I found the following helpful post over at Justin Taylor's place:

This weekend I started reading the new book, Jonathan Edwards and the Ministry of the Word: A Model of Faith and Thought (IVP, 2009), by Doug Sweeney, Professor of Church History and the History of Christian Thought at Trinity Evangelical Divinity School and Director of the Carl F. H. Henry Center for Theological Understanding.

Just in reading the Preface and the Introduction: The Word in Edwards'World (both available free on the IVP site), I found myself resonating with Sam Storms' blurb, who wrote, "I love this book! . . . I highly recommend it!" (Read the full blurbs here.)

The book closes with seven theses for discussion. Sweeney writes, it is naive to think that we should try to replicate his ministry. His world was different from ours. We face new challenges today. The question is not how we might clone him. Rather, the question is how to live in our own, twenty-first-century world, loving the people whom we serve, but using insights and examples gleaned from Edwards' life and ministry to enhance our Christian faith and fortify our gospel witness. (p.197)

Here are the seven theses (the book contains an explanation of each):
1. Edwards shows us the importance of working to help people gain a vivid sense, an urgent impression, of God's activity in our world.
2. Edwards shows us that true religion is primarily a matter of holy affections.
3. Edwards shows us the advantages of keeping an eschatological perspective on our lives.
4. Edwards shows us how God uses those who lose their lives for Christ.

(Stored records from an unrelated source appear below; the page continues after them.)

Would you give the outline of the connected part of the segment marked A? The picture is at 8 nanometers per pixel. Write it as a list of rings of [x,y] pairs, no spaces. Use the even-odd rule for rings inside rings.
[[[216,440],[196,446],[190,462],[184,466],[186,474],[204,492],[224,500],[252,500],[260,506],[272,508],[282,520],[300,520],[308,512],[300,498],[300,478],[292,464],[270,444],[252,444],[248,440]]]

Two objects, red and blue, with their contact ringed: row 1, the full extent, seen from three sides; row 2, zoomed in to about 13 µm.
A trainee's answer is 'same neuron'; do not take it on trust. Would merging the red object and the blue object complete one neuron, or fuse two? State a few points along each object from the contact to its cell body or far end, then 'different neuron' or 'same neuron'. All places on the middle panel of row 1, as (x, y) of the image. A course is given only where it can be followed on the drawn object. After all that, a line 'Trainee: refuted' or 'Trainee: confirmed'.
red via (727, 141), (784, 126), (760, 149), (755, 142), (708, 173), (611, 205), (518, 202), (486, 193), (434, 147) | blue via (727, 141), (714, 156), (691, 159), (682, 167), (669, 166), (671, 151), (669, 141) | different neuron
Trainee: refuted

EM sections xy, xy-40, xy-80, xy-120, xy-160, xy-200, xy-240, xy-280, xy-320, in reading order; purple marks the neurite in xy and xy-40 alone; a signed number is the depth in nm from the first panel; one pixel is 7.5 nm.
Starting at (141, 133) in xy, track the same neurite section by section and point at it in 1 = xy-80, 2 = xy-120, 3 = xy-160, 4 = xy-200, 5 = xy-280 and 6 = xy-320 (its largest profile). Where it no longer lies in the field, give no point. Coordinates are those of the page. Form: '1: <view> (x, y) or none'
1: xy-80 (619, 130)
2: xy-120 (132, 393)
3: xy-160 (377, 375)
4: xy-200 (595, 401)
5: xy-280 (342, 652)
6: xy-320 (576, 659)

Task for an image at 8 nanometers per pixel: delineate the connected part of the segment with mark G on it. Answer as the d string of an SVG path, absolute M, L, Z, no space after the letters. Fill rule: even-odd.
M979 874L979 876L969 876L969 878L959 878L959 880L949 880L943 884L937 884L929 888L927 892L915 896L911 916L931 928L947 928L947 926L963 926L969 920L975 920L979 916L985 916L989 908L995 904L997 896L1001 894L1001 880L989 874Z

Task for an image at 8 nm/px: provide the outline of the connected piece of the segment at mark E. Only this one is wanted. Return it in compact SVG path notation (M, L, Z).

5. Edwards shows us that theology can and should be done primarily in the church, by pastors, for the sake of the people of God.
6. Edwards shows us that even the strongest Christians need support from others.
7. Edwards shows us the necessity of remaining in God's Word.

I want to draw attention to one of Sweeney's theses in particular (see the previous post): #5, namely, that "theology can and should be done primarily in the church, by pastors, for the sake of the people of God" (p. 199). Sweeney writes:

In the early twenty-first century, when many pastors have abdicated their responsibilities as theologians, and many theologians do their work in a way that is lost on the people of God, we need to recover Edwards' model of Christian ministry. Most of the best theologians in the history of the church were parish pastors. Obviously, however, this is not the case today. Is it any wonder, then, that many struggle to think about their daily lives theologically, and often fail to understand the basics of the faith? I want to be realistic here. A certain amount of specialization is inevitable in complex, market-driven economies. And the specialization of roles within God's kingdom can enhance our Christian ministries. But when our pastors spend the bulk of their time on organizational matters, and professors spend the bulk of their time on intramural academics, no one is left to do the crucial work of shaping God's people with the Word. Perhaps our pastors and professors, Christian activists and thinkers, need to collaborate more regularly in ministry. Perhaps the laity need to give their pastors time to think and write--for their local congregations and the larger kingdom of God. [my emphasis]

It looks like I have another book to work into my summer reading.